Improving Convective Permitting Model Simulations of Extreme Precipitation using Object-Based Tracking and Data Assimilation

Abstract

This dissertation explores the improvement of mesoscale convective system (MCS) tracking and forecasting during severe weather episodes over the central and southern US using high-resolution numerical simulation and advanced data assimilation.In Appendix A, we evaluate the performance of a km-scale (e.g. 1.8 km) convective-permitting model (CPM) implementation of the Weather Research and Forecasting (WRF) model in simulating MCS activity during the record-flooding period over Texas from 21 to 31 May 2015. Applying satellite-based MCS tracking and multiple precipitation datasets, we show that the CPM significantly better captures MCS frequencies and associated extreme rainfalls than coarse-grained (e.g. 3 km) ensemble models. Probabilistic verification illustrates that CPM has a much better skill to predict intense convective events especially for the target area of central Texas where the hourly rainfall rates and flooding were extreme.
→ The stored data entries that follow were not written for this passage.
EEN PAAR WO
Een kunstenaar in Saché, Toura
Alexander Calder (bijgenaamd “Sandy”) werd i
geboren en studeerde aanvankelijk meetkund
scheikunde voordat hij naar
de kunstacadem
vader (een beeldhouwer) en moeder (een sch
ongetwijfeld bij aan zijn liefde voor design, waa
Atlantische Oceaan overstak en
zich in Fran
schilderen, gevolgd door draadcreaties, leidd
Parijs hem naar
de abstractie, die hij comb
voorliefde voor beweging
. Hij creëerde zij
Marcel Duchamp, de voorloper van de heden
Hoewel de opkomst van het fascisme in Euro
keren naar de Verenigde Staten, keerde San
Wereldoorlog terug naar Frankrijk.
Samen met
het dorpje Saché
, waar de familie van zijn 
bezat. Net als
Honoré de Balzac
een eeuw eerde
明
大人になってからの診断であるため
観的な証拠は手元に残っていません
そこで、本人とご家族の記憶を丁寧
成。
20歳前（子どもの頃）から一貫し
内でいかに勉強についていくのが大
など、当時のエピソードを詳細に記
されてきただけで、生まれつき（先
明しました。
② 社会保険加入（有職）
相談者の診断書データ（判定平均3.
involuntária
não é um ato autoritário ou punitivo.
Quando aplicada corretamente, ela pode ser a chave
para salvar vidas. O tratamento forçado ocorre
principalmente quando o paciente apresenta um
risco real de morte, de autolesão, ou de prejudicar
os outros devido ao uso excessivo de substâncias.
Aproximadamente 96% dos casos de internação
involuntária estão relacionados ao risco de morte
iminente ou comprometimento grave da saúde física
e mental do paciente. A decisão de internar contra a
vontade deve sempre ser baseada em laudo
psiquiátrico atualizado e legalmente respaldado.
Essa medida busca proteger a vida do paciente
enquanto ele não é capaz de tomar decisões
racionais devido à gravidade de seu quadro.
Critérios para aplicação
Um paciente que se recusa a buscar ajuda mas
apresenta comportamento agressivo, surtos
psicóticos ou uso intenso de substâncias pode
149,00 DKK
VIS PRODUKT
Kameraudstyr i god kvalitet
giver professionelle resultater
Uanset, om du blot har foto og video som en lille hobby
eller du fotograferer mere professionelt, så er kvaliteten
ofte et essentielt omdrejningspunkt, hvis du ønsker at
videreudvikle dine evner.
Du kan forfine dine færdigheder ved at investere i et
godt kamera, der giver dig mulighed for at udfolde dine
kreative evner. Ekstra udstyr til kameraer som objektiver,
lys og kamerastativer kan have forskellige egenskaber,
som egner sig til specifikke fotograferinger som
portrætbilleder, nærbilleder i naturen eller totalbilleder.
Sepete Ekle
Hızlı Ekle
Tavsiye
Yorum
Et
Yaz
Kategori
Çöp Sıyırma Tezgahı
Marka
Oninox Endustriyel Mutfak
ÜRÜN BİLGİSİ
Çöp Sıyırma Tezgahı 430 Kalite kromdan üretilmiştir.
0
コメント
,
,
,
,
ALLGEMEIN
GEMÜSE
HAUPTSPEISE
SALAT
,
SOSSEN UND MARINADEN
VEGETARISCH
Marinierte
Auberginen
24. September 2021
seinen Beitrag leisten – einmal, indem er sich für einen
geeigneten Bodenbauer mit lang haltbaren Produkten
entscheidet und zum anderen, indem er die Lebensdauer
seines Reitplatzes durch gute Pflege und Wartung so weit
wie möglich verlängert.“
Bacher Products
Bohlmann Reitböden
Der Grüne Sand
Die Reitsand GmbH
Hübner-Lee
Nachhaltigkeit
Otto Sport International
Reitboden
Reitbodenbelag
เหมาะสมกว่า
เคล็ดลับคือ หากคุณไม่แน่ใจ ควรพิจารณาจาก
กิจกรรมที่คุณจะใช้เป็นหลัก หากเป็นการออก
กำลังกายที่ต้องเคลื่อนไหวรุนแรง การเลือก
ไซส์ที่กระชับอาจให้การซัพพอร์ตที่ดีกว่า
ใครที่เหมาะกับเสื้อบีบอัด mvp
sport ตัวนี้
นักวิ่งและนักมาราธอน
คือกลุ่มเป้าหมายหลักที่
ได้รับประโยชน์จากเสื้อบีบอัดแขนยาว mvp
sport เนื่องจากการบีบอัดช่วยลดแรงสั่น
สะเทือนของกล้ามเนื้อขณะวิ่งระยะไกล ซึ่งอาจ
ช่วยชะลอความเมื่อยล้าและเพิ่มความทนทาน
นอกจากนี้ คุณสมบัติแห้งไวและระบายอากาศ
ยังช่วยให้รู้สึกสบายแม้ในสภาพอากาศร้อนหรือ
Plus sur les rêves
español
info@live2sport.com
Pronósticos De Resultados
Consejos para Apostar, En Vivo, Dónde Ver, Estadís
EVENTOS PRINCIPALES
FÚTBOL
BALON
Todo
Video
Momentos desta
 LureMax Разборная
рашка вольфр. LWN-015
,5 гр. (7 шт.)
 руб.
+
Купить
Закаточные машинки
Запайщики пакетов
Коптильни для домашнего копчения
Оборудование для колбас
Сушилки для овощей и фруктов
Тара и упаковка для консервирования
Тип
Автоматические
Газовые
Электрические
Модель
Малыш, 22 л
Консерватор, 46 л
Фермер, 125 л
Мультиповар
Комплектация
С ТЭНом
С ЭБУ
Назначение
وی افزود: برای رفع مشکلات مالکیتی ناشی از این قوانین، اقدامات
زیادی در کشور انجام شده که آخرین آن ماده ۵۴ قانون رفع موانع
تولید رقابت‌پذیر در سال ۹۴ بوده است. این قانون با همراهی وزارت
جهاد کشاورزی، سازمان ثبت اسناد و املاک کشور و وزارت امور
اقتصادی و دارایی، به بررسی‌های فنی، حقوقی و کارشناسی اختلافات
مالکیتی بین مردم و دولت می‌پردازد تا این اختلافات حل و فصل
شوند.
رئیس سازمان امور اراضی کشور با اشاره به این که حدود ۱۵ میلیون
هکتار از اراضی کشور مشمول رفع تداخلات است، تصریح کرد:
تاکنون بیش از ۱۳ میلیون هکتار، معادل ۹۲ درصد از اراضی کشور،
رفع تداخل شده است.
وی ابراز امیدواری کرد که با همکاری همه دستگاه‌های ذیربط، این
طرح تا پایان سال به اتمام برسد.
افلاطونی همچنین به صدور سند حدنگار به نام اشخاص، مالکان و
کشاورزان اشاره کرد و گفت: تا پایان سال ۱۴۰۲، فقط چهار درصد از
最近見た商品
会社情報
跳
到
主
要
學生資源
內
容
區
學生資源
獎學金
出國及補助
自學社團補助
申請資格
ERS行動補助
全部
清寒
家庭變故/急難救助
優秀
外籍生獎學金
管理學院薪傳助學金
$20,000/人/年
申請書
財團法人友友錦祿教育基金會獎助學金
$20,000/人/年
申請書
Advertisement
In Appendix B, we move our attention to the North American Monsoon (NAM) that takes place in Arizona, and we present an Observing System Simulation Experiment (OSSE) framework to test the impact of assimilating GPS-derived Precipitable Water Vapor (PWV) using different densities of observation. Results from a 40-member WRF CPM ensemble are produced for two fairly different monsoon events in the year 2021, and demonstrate that assimilating bias-corrected synthetic PWV mitigates the initial moisture errors and enhances early forecast skill. The experiments find 100 km network spacing to be optimal, in terms of observation density and errors. Finally, Appendix C describes a new assimilation of high-vertical-resolution absolute humidity (AH) observations from MicroPulse Differential Absorption Lidar (MPD). These profiles are utilized in a similar OSSE configuration to improve elevation-dependent dry biases that persist in the assimilation of GPS-derived PWV and enhance moisture initialization in complex terrain. Together, these studies highlight the necessity of high-resolution ensemble model simulation and targeted observation network design, especially for arid, terrain-complex regions to enhance prediction of high-impact weather and push forward operational capabilities at convective scales.